Start of Input records

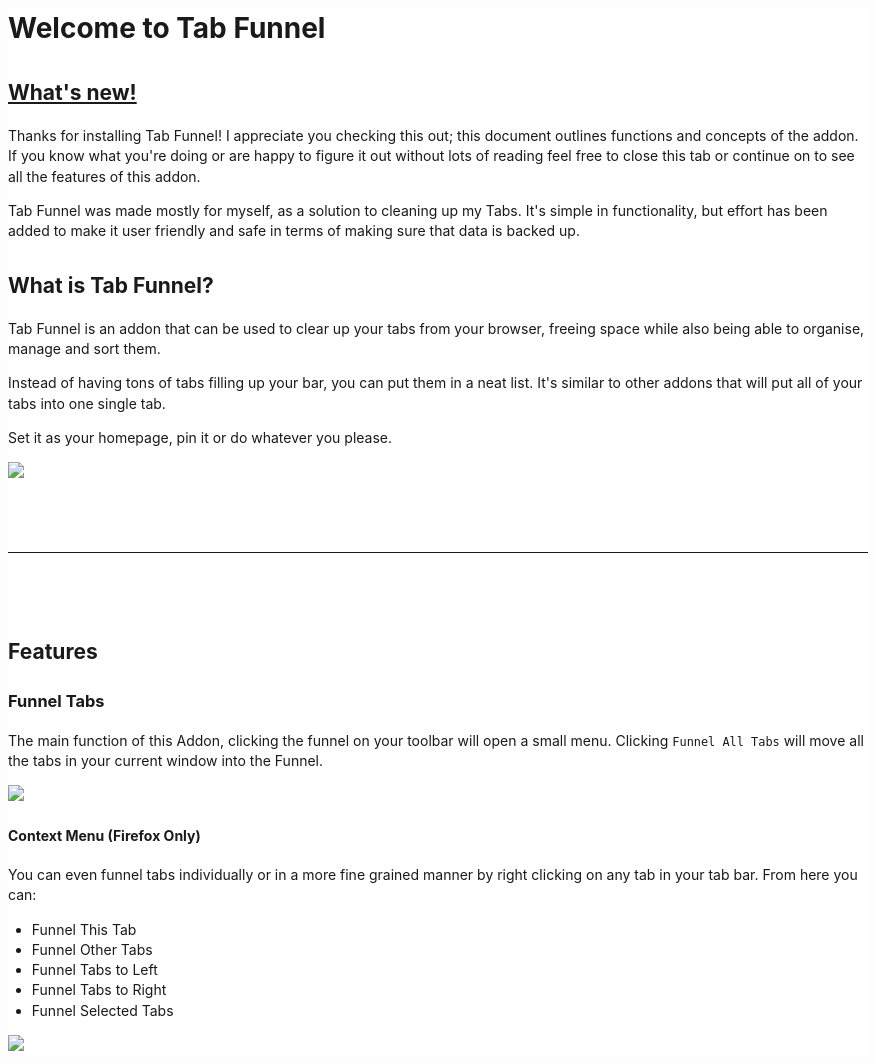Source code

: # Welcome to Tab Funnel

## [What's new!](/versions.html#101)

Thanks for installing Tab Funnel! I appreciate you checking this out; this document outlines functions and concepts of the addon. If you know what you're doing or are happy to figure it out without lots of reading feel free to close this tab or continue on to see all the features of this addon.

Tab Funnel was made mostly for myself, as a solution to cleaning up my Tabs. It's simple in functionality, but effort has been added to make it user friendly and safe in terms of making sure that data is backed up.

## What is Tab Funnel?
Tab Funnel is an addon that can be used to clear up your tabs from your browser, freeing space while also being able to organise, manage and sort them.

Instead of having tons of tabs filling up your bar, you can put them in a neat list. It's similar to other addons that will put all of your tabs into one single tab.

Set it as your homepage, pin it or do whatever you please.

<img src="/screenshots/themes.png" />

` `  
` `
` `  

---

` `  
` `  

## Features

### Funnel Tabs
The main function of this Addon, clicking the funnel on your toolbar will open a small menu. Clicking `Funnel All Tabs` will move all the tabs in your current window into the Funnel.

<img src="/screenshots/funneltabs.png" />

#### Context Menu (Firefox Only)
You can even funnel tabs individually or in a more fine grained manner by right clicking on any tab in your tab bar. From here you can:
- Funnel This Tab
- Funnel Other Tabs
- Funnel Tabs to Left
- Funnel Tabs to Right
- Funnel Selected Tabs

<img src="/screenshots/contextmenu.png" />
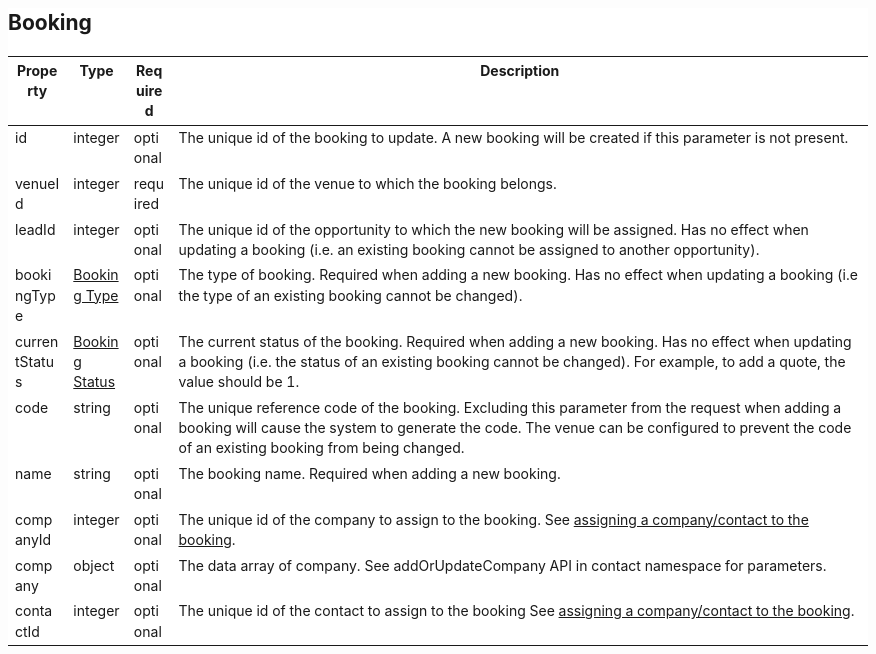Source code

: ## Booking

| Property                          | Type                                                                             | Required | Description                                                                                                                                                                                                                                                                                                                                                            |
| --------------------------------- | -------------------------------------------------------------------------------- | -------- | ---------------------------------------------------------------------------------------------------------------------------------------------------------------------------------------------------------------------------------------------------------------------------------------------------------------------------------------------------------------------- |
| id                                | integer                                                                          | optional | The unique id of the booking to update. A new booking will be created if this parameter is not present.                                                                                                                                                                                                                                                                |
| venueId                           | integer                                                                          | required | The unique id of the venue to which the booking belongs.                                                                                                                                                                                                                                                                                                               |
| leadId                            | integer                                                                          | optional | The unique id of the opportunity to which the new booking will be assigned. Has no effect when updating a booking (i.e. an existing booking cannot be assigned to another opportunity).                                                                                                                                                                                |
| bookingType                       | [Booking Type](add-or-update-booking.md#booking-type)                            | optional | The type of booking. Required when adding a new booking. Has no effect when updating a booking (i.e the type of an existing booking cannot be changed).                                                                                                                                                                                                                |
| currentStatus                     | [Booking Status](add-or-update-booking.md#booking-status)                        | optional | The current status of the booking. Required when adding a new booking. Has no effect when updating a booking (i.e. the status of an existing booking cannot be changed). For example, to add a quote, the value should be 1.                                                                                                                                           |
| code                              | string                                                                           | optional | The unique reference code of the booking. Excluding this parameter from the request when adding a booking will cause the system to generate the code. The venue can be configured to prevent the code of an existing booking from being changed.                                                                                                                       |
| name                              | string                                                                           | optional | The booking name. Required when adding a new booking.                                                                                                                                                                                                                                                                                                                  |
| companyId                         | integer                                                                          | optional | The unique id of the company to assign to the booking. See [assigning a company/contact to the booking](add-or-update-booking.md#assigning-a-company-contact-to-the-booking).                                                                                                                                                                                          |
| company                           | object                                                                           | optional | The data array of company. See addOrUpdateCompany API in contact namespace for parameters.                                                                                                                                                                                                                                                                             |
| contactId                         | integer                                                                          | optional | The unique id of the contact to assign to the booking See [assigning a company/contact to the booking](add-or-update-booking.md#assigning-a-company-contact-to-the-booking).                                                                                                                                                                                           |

End of Input records

• What you need to do:
Starting at the line above that has "- Funnel Tabs to Left" and ending at the line that has "Required | Description", copy each line exactly, leaving the pictures out and adding nothing.

• Your response:
- Funnel Tabs to Left
- Funnel Tabs to Right
- Funnel Selected Tabs

<img src="/screenshots/contextmenu.png" />
Source code

: ## Booking

| Property                          | Type                                                                             | Required | Description                                                                                                                                                                                                                                                                                                                                                            |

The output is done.